O manejo de resistências é esperado, sobretudo em pacientes que veem as emoções como ameaçadoras. Nesses casos, intervenções graduais de aceitação (ACT), cultivo de autocompaixão (TFC) e validação ajudam a criar um ambiente seguro para que o paciente se arrisque a experimentar novas formas de lidar com a ansiedade. 

A avaliação de resultados deve incluir indicadores objetivos e subjetivos. Escalas como a DERS (Difficulties in Emotion Regulation Scale) (Cancian et al., 2019) e medidas de sintomas ansiosos como o  BAI (Beck Anxiety Inventory) (Carvalho & Valim, 2025) e a DASS-21 (Depression, Anxiety and Stress Scale) (Oliveira et al., 2025) permitem acompanhar progresso quantitativo. O relato do paciente sobre maior tolerância a emoções, menor uso de estratégias evitativas e aumento da eficácia interpessoal são igualmente relevantes como indicadores qualitativos. Caso haja pouca evolução, o terapeuta pode adaptar a sequência dos módulos, intensificar a prática entre sessões ou integrar recursos de outra abordagem. A regulação emocional também desempenha papel decisivo na prevenção de recaídas, já que pacientes que desenvolvem habilidades sólidas tendem a enfrentar melhor situações estressoras futuras, reduzindo risco de retorno dos sintomas. 

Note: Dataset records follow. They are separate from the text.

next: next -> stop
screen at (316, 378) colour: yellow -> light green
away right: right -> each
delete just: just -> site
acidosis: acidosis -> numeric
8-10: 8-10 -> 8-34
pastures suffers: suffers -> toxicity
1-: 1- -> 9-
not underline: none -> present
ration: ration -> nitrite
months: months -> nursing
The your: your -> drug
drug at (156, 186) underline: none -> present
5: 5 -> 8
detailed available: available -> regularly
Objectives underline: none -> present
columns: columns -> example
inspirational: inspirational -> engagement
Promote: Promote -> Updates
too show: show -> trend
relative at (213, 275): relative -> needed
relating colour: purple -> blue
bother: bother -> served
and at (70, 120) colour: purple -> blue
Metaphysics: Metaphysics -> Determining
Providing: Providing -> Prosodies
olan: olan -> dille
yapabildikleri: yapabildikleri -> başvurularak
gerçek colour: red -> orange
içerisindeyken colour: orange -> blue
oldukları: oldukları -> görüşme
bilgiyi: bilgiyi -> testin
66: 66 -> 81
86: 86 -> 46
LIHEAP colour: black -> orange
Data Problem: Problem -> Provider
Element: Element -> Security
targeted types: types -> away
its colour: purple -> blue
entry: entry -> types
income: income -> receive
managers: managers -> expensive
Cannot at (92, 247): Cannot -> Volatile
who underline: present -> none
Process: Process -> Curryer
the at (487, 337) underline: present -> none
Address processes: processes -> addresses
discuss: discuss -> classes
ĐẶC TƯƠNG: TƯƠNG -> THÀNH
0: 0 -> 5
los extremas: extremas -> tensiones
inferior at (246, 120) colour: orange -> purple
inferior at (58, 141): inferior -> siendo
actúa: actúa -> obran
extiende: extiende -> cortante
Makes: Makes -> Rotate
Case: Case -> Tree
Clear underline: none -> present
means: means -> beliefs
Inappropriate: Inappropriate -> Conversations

Em termos de impacto clínico, intervenções sistematizadas de regulação emocional em pacientes ansiosos têm demonstrado resultados consistentes em ensaios clínicos randomizados e revisões sistemáticas. Uma meta-análise (Millard et al.,2023) mostrou eficácia robusta da TFC em reduzir sintomas de ansiedade e autocrítica. Também foram documentados bons resultados da DBT em formato online para transtornos emocionais (Norman-Nott et al., 2025). A ACT, por sua vez, conta com centenas de ensaios clínicos randomizados (Ferreira et al., 2022) que atestam sua efetividade para transtornos de ansiedade, enquanto a TCC permanece com alta aplicabilidade e solidez empírica. Essas evidências sugerem que, mais do que alternativas excludentes, tais programas podem ser entendidos como complementares, compondo um repertório que o terapeuta pode modular conforme o caso. 

Conclui-se que o treinamento em regulação emocional é uma estratégia fundamental no tratamento da ansiedade e deve ocupar lugar de destaque nos planos terapêuticos. Para além da técnica, é importante reconhecer que a eficácia de tais intervenções depende também da integração com o vínculo terapêutico, da validação da experiência emocional do paciente e da construção colaborativa de metas. A constante atualização profissional sobre as evidências em regulação emocional é, portanto, indispensável para que a prática clínica mantenha-se efetiva, ética e humanizada.